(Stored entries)
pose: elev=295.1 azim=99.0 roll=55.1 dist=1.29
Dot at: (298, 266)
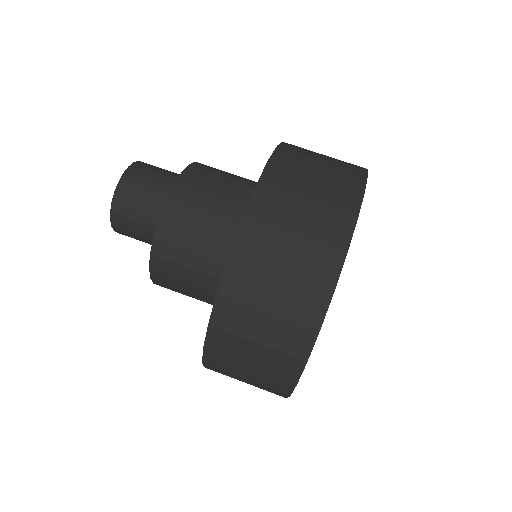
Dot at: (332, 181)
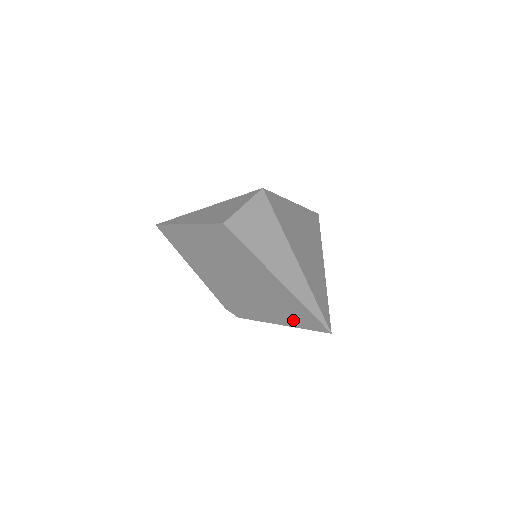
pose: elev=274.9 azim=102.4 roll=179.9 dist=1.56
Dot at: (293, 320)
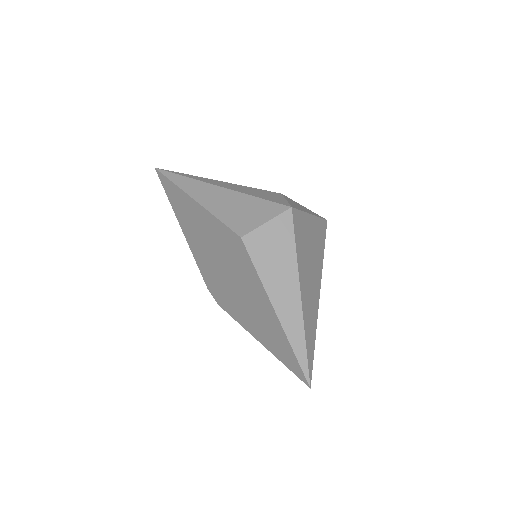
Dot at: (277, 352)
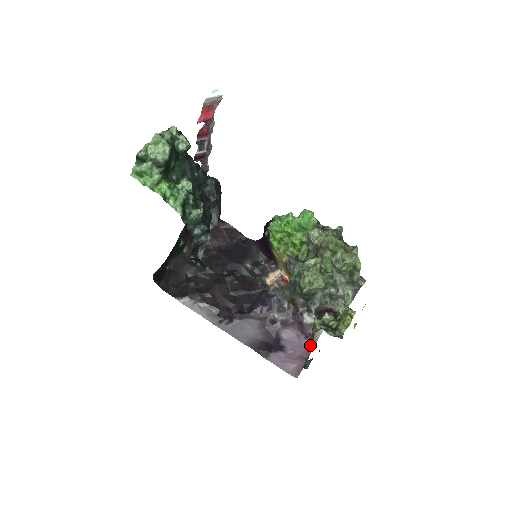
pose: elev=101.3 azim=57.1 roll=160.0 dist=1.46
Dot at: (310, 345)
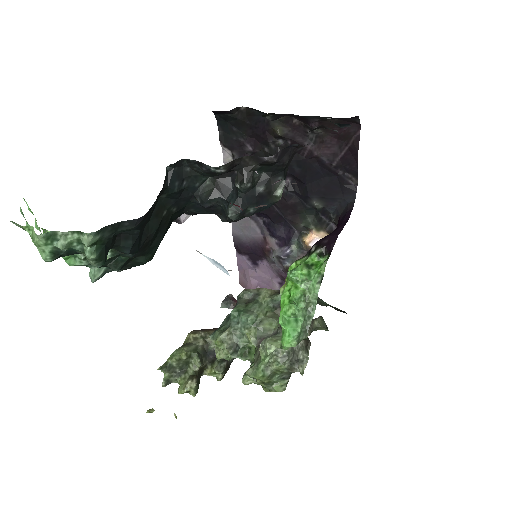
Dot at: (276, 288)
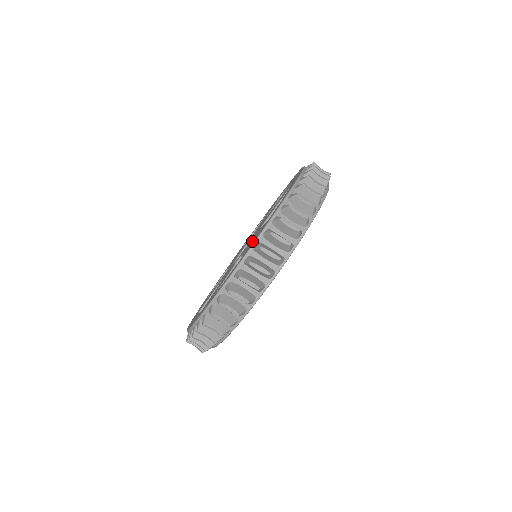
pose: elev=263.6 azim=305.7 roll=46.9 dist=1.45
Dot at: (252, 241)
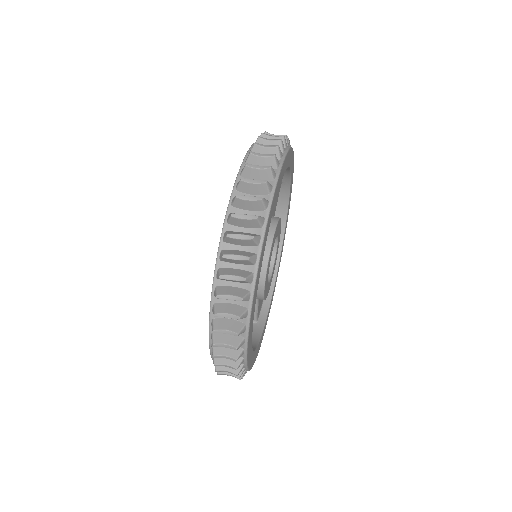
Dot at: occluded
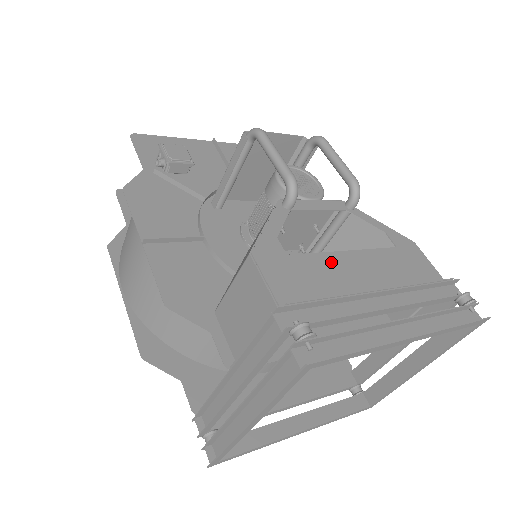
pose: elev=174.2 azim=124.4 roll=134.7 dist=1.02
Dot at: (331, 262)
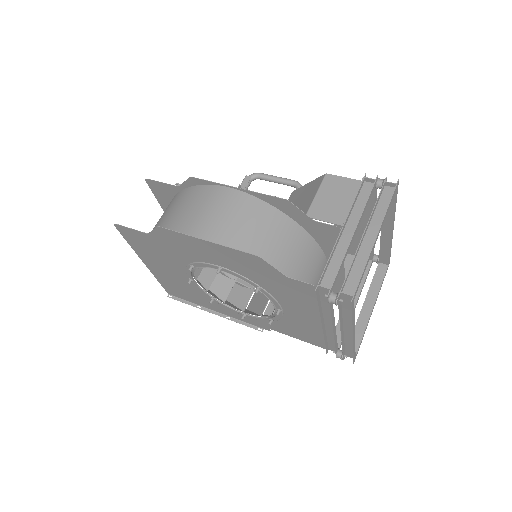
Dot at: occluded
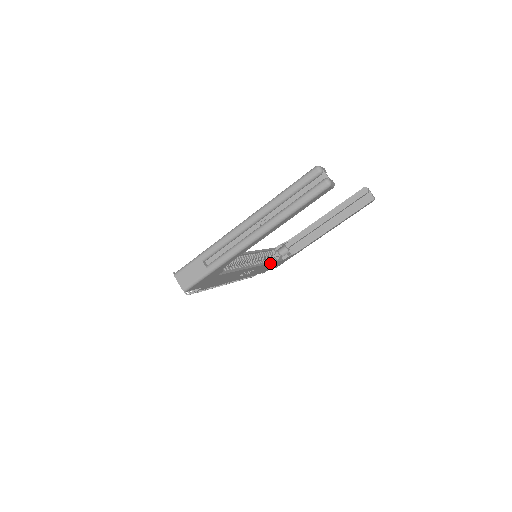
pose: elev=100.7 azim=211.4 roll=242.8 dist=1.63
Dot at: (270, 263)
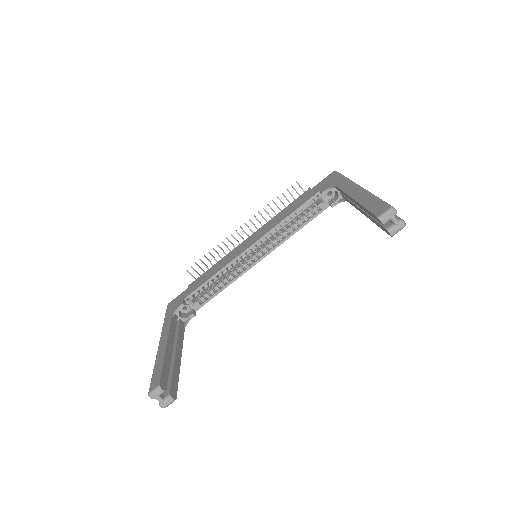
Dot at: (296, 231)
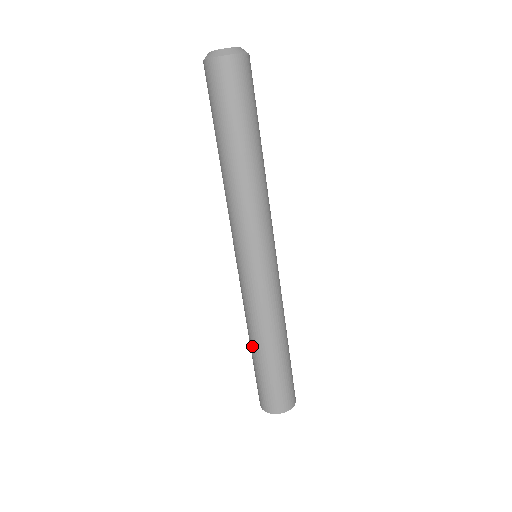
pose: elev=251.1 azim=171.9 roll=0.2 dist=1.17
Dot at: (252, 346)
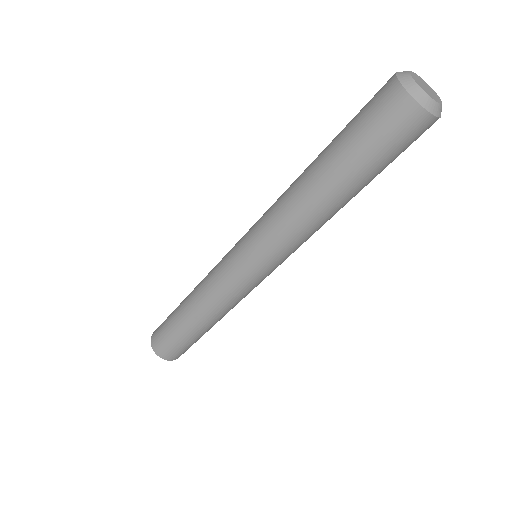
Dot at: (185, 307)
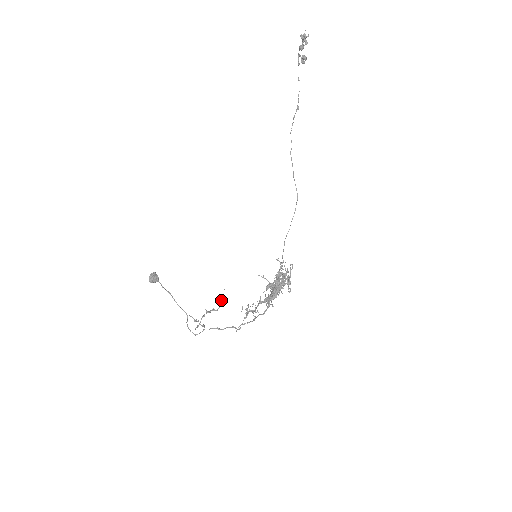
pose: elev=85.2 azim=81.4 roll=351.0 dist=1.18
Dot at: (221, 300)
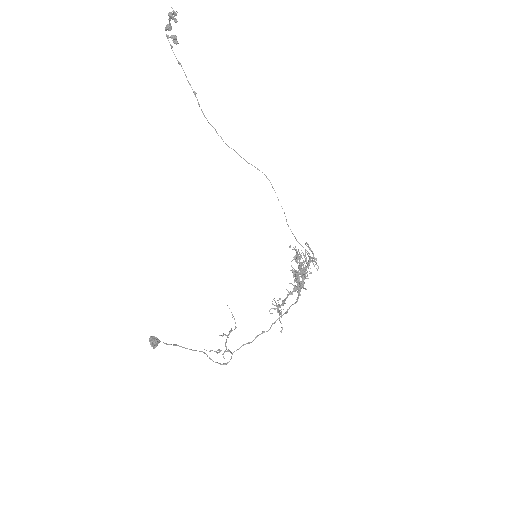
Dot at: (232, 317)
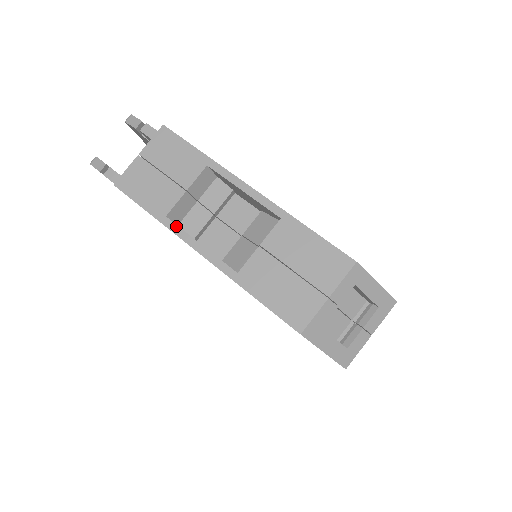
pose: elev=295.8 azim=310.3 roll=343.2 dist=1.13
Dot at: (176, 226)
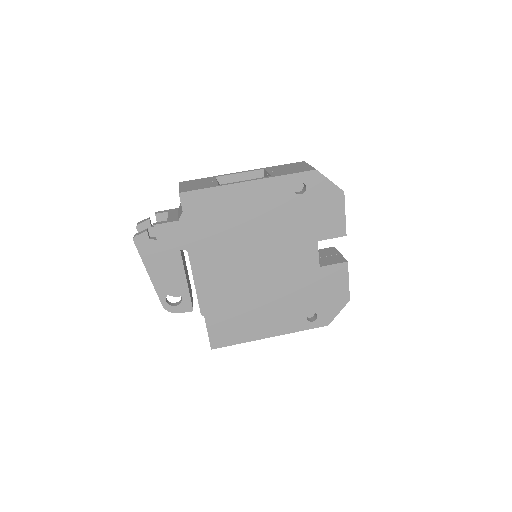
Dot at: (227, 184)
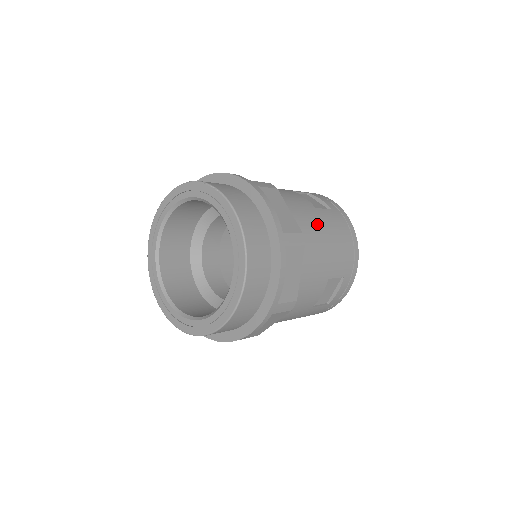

Directions: Rewrite the material above with every "pose" replaced by "camera", leaving all other text unchanged. Leave the pictures out of your answer.

Complete output:
camera: elev=295.1 azim=99.0 roll=55.1 dist=1.29
Dot at: (298, 266)
Dot at: (332, 181)
camera: elev=274.9 azim=102.4 roll=179.9 dist=1.56
Dot at: (293, 320)
Dot at: (277, 352)
camera: elev=101.3 azim=57.1 roll=160.0 dist=1.46
Dot at: (310, 345)
Dot at: (276, 288)
camera: elev=263.6 azim=305.7 roll=46.9 dist=1.45
Dot at: (252, 241)
Dot at: occluded
camera: elev=174.2 azim=124.4 roll=134.7 dist=1.02
Dot at: (331, 262)
Dot at: occluded
camera: elev=100.7 azim=211.4 roll=242.8 dist=1.63
Dot at: (270, 263)
Dot at: (296, 231)
camera: elev=251.1 azim=171.9 roll=0.2 dist=1.17
Dot at: (252, 346)
Dot at: (185, 307)
camera: elev=85.2 azim=81.4 roll=351.0 dist=1.18
Dot at: (221, 300)
Dot at: (232, 317)
camera: elev=295.8 azim=310.3 roll=343.2 dist=1.13
Dot at: (176, 226)
Dot at: (227, 184)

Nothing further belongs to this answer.